Weaving leans forward onto my desk, his hands splayed out on its scarcely utilized surface. He smiles, as if he knows exactly what I'm thinking and has me exactly where he wants me. And, for a moment, perhaps he does. But it passes as my ears fold back, my tail flags, and my lips part in a silent stutter. I need to get out of here. With everything that's going wrong, I can't add this to my troubles. Trying desperately to come up with some excuse, my thoughts run together and turn to mush.

"I think you have the wrong person," I tell them as I stand up. "I can't help you. Please, I have--I have other cases to handle."

The wooden office chair rolls backwards with a clatter, and I hurriedly snatch up my casefile. As I try to bolt, Detective Weaving straightens and smoothly inserts himself between me and the door. As I bump into his chest, he throws his hands up and gives a gentle, toothy smile. The llama turns about, but doesn't close in.

"That's ok, we know you're busy," Weaving gently says with a shake of his head, his brow resting high upon his forehead. "But please, if you change your mind, if you think of anything that might be of value to us, don't hesitate to call us."

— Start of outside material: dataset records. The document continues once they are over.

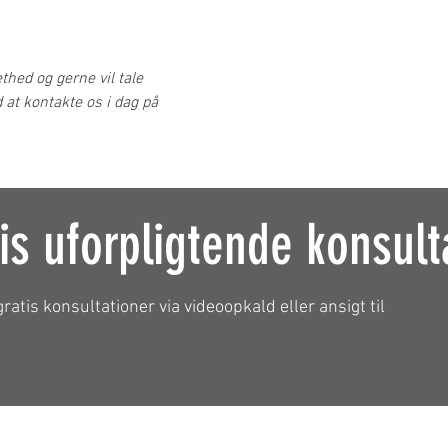
thed og gerne vil tale
 at kontakte os i dag på
is uforpligtende konsult
gratis konsultationer via videoopkald eller ansigt til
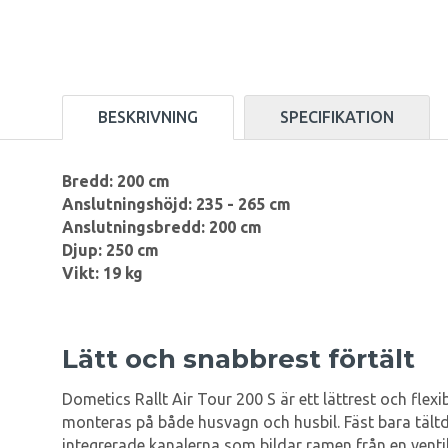
BESKRIVNING
SPECIFIKATION
Bredd: 200 cm
Anslutningshöjd: 235 - 265 cm
Anslutningsbredd: 200 cm
Djup: 250 cm
Vikt: 19 kg
Lätt och snabbrest förtält
Dometics Rallt Air Tour 200 S är ett lättrest och flexi
monteras på både husvagn och husbil. Fäst bara tältd
integrerade kanalerna som bildar ramen från en ventil 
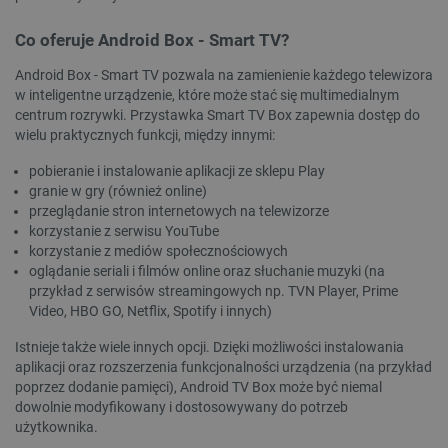
Co oferuje Android Box - Smart TV?
Android Box - Smart TV pozwala na zamienienie każdego telewizora
w inteligentne urządzenie, które może stać się multimedialnym
__cf_bm
Cloudflare Inc.
.bambulab.com
centrum rozrywki. Przystawka Smart TV Box zapewnia dostęp do
wielu praktycznych funkcji, między innymi:
pobieranie i instalowanie aplikacji ze sklepu Play
granie w gry (również online)
przeglądanie stron internetowych na telewizorze
korzystanie z serwisu YouTube
korzystanie z mediów społecznościowych
oglądanie seriali i filmów online oraz słuchanie muzyki (na
przykład z serwisów streamingowych np. TVN Player, Prime
Video, HBO GO, Netflix, Spotify i innych)
isListDisplay
botland.com.pl
Istnieje także wiele innych opcji. Dzięki możliwości instalowania
aplikacji oraz rozszerzenia funkcjonalności urządzenia (na przykład
poprzez dodanie pamięci), Android TV Box może być niemal
dowolnie modyfikowany i dostosowywany do potrzeb
użytkownika.
_lb_ccc
.botland.com.pl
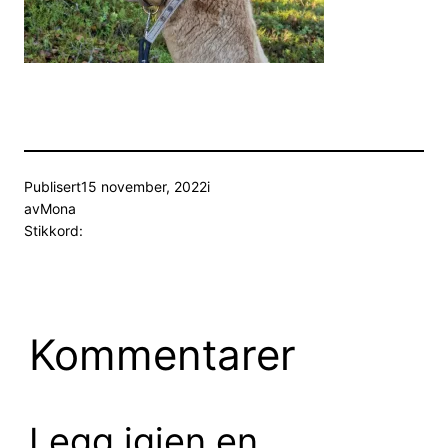
Publisert
15 november, 2022
i
av
Mona
Stikkord:
Kommentarer
Legg igjen en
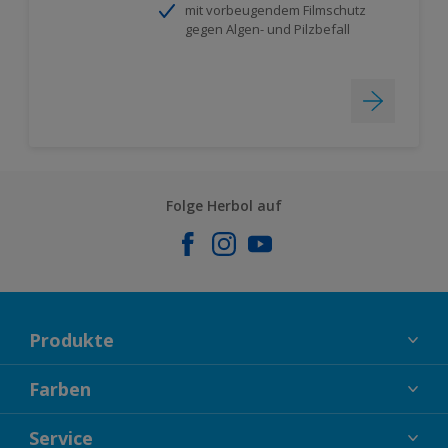
mit vorbeugendem Filmschutz
gegen Algen- und Pilzbefall
Folge Herbol auf
Produkte
FASSADENFARBEN
Farben
INNENFARBEN
KOLLEKTIONEN
Service
LACKE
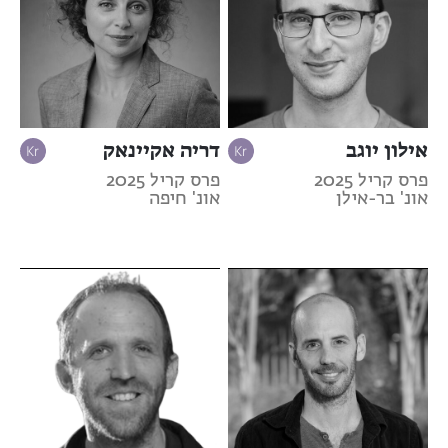
אילון יוגב
דריה אקיינאק
פרס קריל 2025
פרס קריל 2025
אונ' בר-אילן
אונ' חיפה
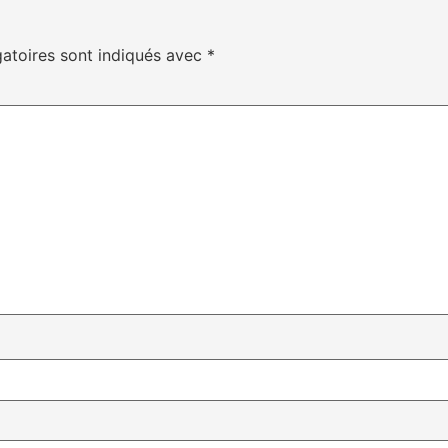
atoires sont indiqués avec
*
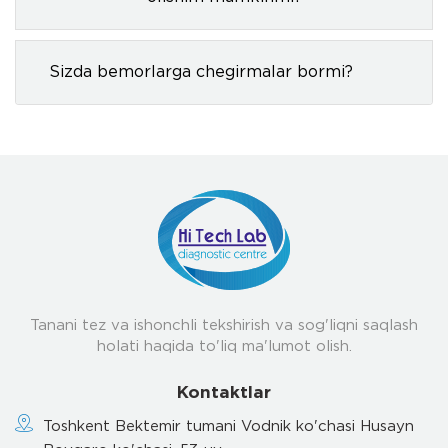
Sizda bemorlarga chegirmalar bormi?
Tanani tez va ishonchli tekshirish va sog'liqni saqlash
holati haqida to'liq ma'lumot olish.
Kontaktlar
Toshkent Bektemir tumani Vodnik ko'chasi Husayn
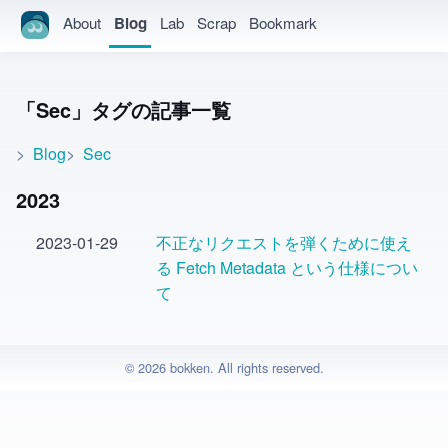
About
Blog
Lab
Scrap
Bookmark
Sec
タグの記事一覧
Blog
Sec
2023
2023-01-29
不正なリクエストを弾くために使え
る Fetch Metadata という仕様につい
て
© 2026 bokken. All rights reserved.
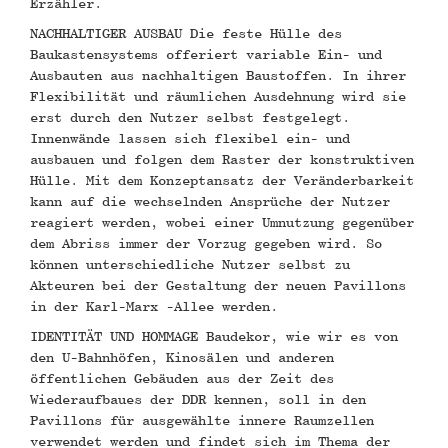
Erzähler.
NACHHALTIGER AUSBAU Die feste Hülle des
Baukastensystems offeriert variable Ein- und
Ausbauten aus nachhaltigen Baustoffen. In ihrer
Flexibilität und räumlichen Ausdehnung wird sie
erst durch den Nutzer selbst festgelegt.
Innenwände lassen sich flexibel ein- und
ausbauen und folgen dem Raster der konstruktiven
Hülle. Mit dem Konzeptansatz der Veränderbarkeit
kann auf die wechselnden Ansprüche der Nutzer
reagiert werden, wobei einer Umnutzung gegenüber
dem Abriss immer der Vorzug gegeben wird. So
können unterschiedliche Nutzer selbst zu
Akteuren bei der Gestaltung der neuen Pavillons
in der Karl-Marx -Allee werden.
IDENTITÄT UND HOMMAGE Baudekor, wie wir es von
den U-Bahnhöfen, Kinosälen und anderen
öffentlichen Gebäuden aus der Zeit des
Wiederaufbaues der DDR kennen, soll in den
Pavillons für ausgewählte innere Raumzellen
verwendet werden und findet sich im Thema der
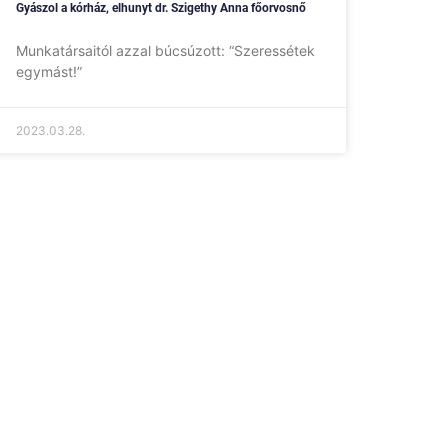
Gyászol a kórház, elhunyt dr. Szigethy Anna főorvosnő
Munkatársaitól azzal búcsúzott: “Szeressétek
egymást!”
2023.03.28.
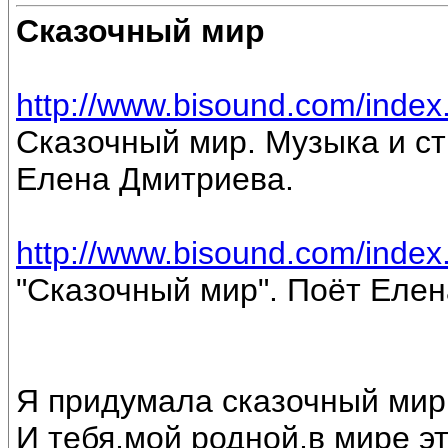
Сказочный мир
http://www.bisound.com/inde
Сказочный мир. Музыка и ст
Елена Дмитриева.
http://www.bisound.com/inde
"Сказочный мир". Поёт Еле
Я придумала сказочный мир
И тебя,мой родной,в мире э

With unparalleled grace, Weaving produces an unblemished white business card with his contact information on it. My eyes snap to it uncertainly and then politely retrieve it from his fingers. Satisfied, he steps to the side and allows me to pass. Cudder simply smiles and nods a silent goodbye as I cross the room. A feeling of cool relief rushes down my back as I near the door. After I pass the threshold into the hallway beyond, I throw my back against the wall and peer around the corner to observe them. The Rat Squad.

Weaving has returned to looking out the window, his arms hugged over his chest. Cudder has kneeled down to retrieve the note I crumpled up. It makes me wish I had shredded it instead. As he uncurls the hate mail, I turn and scurry towards the stairs with the intense desire to go somewhere, anywhere coursing through my blood. There's too much going on, I can't parse it all. I need something to make sense.

And as I reach my car in my detective's reserved spot, I leave to find it.